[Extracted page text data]
Content starts

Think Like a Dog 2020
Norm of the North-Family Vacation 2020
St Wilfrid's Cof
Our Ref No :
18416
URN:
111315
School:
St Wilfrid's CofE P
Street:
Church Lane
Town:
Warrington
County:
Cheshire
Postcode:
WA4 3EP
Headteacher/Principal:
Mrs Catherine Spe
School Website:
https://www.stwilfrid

Content ends

AIM OF THE TASK: Could you repeat every record above exactly as it appears?

SOLUTION FOR THIS TASK:
Think Like a Dog 2020
Norm of the North-Family Vacation 2020
St Wilfrid's Cof
Our Ref No :
18416
URN:
111315
School:
St Wilfrid's CofE P
Street:
Church Lane
Town:
Warrington
County:
Cheshire
Postcode:
WA4 3EP
Headteacher/Principal:
Mrs Catherine Spe
School Website:
https://www.stwilfrid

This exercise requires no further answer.